2008 será un buen año, sí. ¿Por qué? No lo sé, no estoy seguro, pero lo será. Quizá porque sumando todas sus cifras el resultado es 10, número redondo, y a la vez la suma de las dos cifras del 10 es 1 ¿qué mejor número que 1? El 1, impar, el primero. No sé, pero a veces me pierdo en esas tonterías, y pienso que funcionan, o que deberían hacerlo. Es una manera de intentar ser positivo, de ver el vaso medio lleno, de aferrarse a cualquier circunstancia que motive esperanza.

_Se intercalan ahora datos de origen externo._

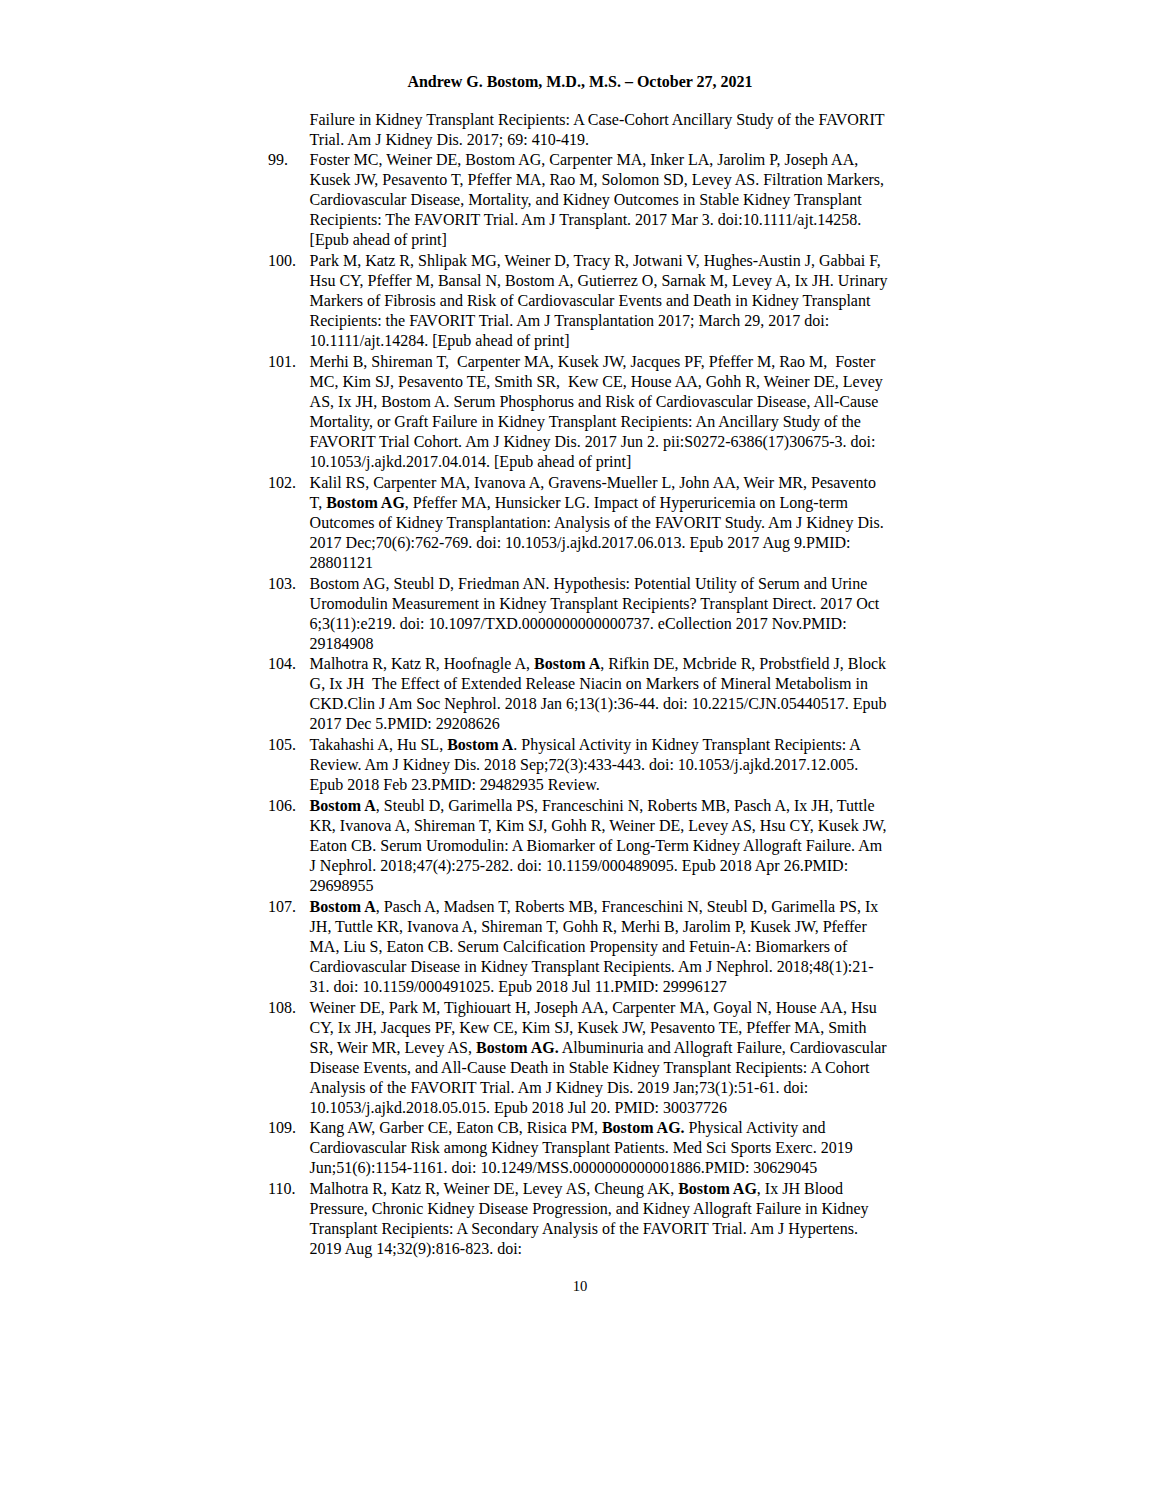Andrew G. Bostom, M.D., M.S. – October 27, 2021
Failure in Kidney Transplant Recipients: A Case-Cohort Ancillary Study of the FAVORIT Trial. Am J Kidney Dis. 2017; 69: 410-419.
99. Foster MC, Weiner DE, Bostom AG, Carpenter MA, Inker LA, Jarolim P, Joseph AA, Kusek JW, Pesavento T, Pfeffer MA, Rao M, Solomon SD, Levey AS. Filtration Markers, Cardiovascular Disease, Mortality, and Kidney Outcomes in Stable Kidney Transplant Recipients: The FAVORIT Trial. Am J Transplant. 2017 Mar 3. doi:10.1111/ajt.14258. [Epub ahead of print]
100. Park M, Katz R, Shlipak MG, Weiner D, Tracy R, Jotwani V, Hughes-Austin J, Gabbai F, Hsu CY, Pfeffer M, Bansal N, Bostom A, Gutierrez O, Sarnak M, Levey A, Ix JH. Urinary Markers of Fibrosis and Risk of Cardiovascular Events and Death in Kidney Transplant Recipients: the FAVORIT Trial. Am J Transplantation 2017; March 29, 2017 doi: 10.1111/ajt.14284. [Epub ahead of print]
101. Merhi B, Shireman T, Carpenter MA, Kusek JW, Jacques PF, Pfeffer M, Rao M, Foster MC, Kim SJ, Pesavento TE, Smith SR, Kew CE, House AA, Gohh R, Weiner DE, Levey AS, Ix JH, Bostom A. Serum Phosphorus and Risk of Cardiovascular Disease, All-Cause Mortality, or Graft Failure in Kidney Transplant Recipients: An Ancillary Study of the FAVORIT Trial Cohort. Am J Kidney Dis. 2017 Jun 2. pii:S0272-6386(17)30675-3. doi: 10.1053/j.ajkd.2017.04.014. [Epub ahead of print]
102. Kalil RS, Carpenter MA, Ivanova A, Gravens-Mueller L, John AA, Weir MR, Pesavento T, Bostom AG, Pfeffer MA, Hunsicker LG. Impact of Hyperuricemia on Long-term Outcomes of Kidney Transplantation: Analysis of the FAVORIT Study. Am J Kidney Dis. 2017 Dec;70(6):762-769. doi: 10.1053/j.ajkd.2017.06.013. Epub 2017 Aug 9.PMID: 28801121
103. Bostom AG, Steubl D, Friedman AN. Hypothesis: Potential Utility of Serum and Urine Uromodulin Measurement in Kidney Transplant Recipients? Transplant Direct. 2017 Oct 6;3(11):e219. doi: 10.1097/TXD.0000000000000737. eCollection 2017 Nov.PMID: 29184908
104. Malhotra R, Katz R, Hoofnagle A, Bostom A, Rifkin DE, Mcbride R, Probstfield J, Block G, Ix JH The Effect of Extended Release Niacin on Markers of Mineral Metabolism in CKD.Clin J Am Soc Nephrol. 2018 Jan 6;13(1):36-44. doi: 10.2215/CJN.05440517. Epub 2017 Dec 5.PMID: 29208626
105. Takahashi A, Hu SL, Bostom A. Physical Activity in Kidney Transplant Recipients: A Review. Am J Kidney Dis. 2018 Sep;72(3):433-443. doi: 10.1053/j.ajkd.2017.12.005. Epub 2018 Feb 23.PMID: 29482935 Review.
106. Bostom A, Steubl D, Garimella PS, Franceschini N, Roberts MB, Pasch A, Ix JH, Tuttle KR, Ivanova A, Shireman T, Kim SJ, Gohh R, Weiner DE, Levey AS, Hsu CY, Kusek JW, Eaton CB. Serum Uromodulin: A Biomarker of Long-Term Kidney Allograft Failure. Am J Nephrol. 2018;47(4):275-282. doi: 10.1159/000489095. Epub 2018 Apr 26.PMID: 29698955
107. Bostom A, Pasch A, Madsen T, Roberts MB, Franceschini N, Steubl D, Garimella PS, Ix JH, Tuttle KR, Ivanova A, Shireman T, Gohh R, Merhi B, Jarolim P, Kusek JW, Pfeffer MA, Liu S, Eaton CB. Serum Calcification Propensity and Fetuin-A: Biomarkers of Cardiovascular Disease in Kidney Transplant Recipients. Am J Nephrol. 2018;48(1):21-31. doi: 10.1159/000491025. Epub 2018 Jul 11.PMID: 29996127
108. Weiner DE, Park M, Tighiouart H, Joseph AA, Carpenter MA, Goyal N, House AA, Hsu CY, Ix JH, Jacques PF, Kew CE, Kim SJ, Kusek JW, Pesavento TE, Pfeffer MA, Smith SR, Weir MR, Levey AS, Bostom AG. Albuminuria and Allograft Failure, Cardiovascular Disease Events, and All-Cause Death in Stable Kidney Transplant Recipients: A Cohort Analysis of the FAVORIT Trial. Am J Kidney Dis. 2019 Jan;73(1):51-61. doi: 10.1053/j.ajkd.2018.05.015. Epub 2018 Jul 20. PMID: 30037726
109. Kang AW, Garber CE, Eaton CB, Risica PM, Bostom AG. Physical Activity and Cardiovascular Risk among Kidney Transplant Patients. Med Sci Sports Exerc. 2019 Jun;51(6):1154-1161. doi: 10.1249/MSS.0000000000001886.PMID: 30629045
110. Malhotra R, Katz R, Weiner DE, Levey AS, Cheung AK, Bostom AG, Ix JH Blood Pressure, Chronic Kidney Disease Progression, and Kidney Allograft Failure in Kidney Transplant Recipients: A Secondary Analysis of the FAVORIT Trial. Am J Hypertens. 2019 Aug 14;32(9):816-823. doi:
10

2008 será un gran año taurinamente hablando, ya lo verán. Y no porque la suma de sus cifras acabe siendo 1, sino porque el escalafón de matadores da motivos para ser optimista sin miedo a equivocarse. Entre los consagrados, Ponce, El Juli y El Cid defenderán con uñas y dientes su estatus ganado a pulso. Entre los que intentan el abordaje, si no es que alguno de ellos ya lo ha conseguido, Castella, Perera, Talavante y un recuperado Manzanares, sin olvidar a Juan Bautista, seguirán empujando con fuerza para desbancar de la poltrona a los primeros. Que nadie pierda de vista a César Jiménez.
No me olvido de José Tomás, de Morante y de Cayetano. Que nadie me malinterprete, pero es que éstos, por diferentes circunstancias juegan en otra liga: porque tienen un arte muy particular, porque no tienen demasiado arte pero ponen los pelos de punta, o porque son más guapos que Paul Newman. Lo cierto es que son tres toreros que han caído en gracia.
No importa si luego hacen temporada completa o no. No importa si acaban lidiando siempre las mismas ganaderías. No importa si alguno de ellos no pisa las plazas de mayor exigencia, si verdaderamente lo hace midiéndose a los compañeros en mejor momento, si torea en feria o por el contrario en fechas especiales diseñadas bajo sus imposiciones. No importa si no permiten que la tele muestre su tauromaquia al resto de mortales y se cierran en banda negándose tajantemente a ser televisados (por cierto que ahora que la televisión pública nos ha dejado de la mano, no estaría mal que se dejasen retransmitir por otras cadenas y que con ello se pudiese demostrar el tirón que tiene la Fiesta cuando la oferta es atractiva). Ya lo dice el refrán: más vale caer en gracia que ser gracioso. No es esto un reproche. Dichosos ellos que pueden rentabilizar su enigmático misterio.
Sí, 2008 nos depara una buena temporada, con otros muchos matadores, además de los ya mencionados, que suponen una gran esperanza para los aficionados; con la cabaña de bravo en un momento magnífico, y con un interés creciente por la Fiesta a todos los niveles que desborda lo imaginable y desquicia a los más antis, que, eso sí, saben cómo hacerse notar.
2008, el año que suma 1, será período electoral, y en nuestras manos, en las de los votantes, está pedir obligaciones y explicaciones a quienes elegimos. Que no lo olviden ellos, que dependen de nosotros.